INSTRUCTION: Your answer should be the lines of the data below that contain "Newsletter".

Saved data entries:
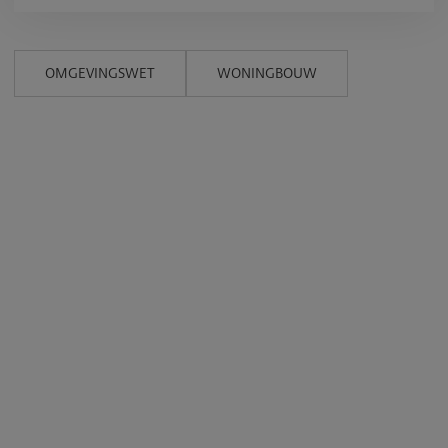
OMGEVINGSWET
WONINGBOUW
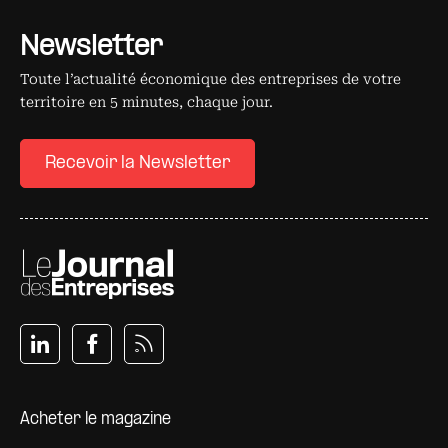
Newsletter
Toute l’actualité économique des entreprises de votre
territoire en 5 minutes, chaque jour.
Recevoir la Newsletter
Pied de page
Acheter le magazine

ANSWER FOR THIS EXERCISE:
Newsletter
Recevoir la Newsletter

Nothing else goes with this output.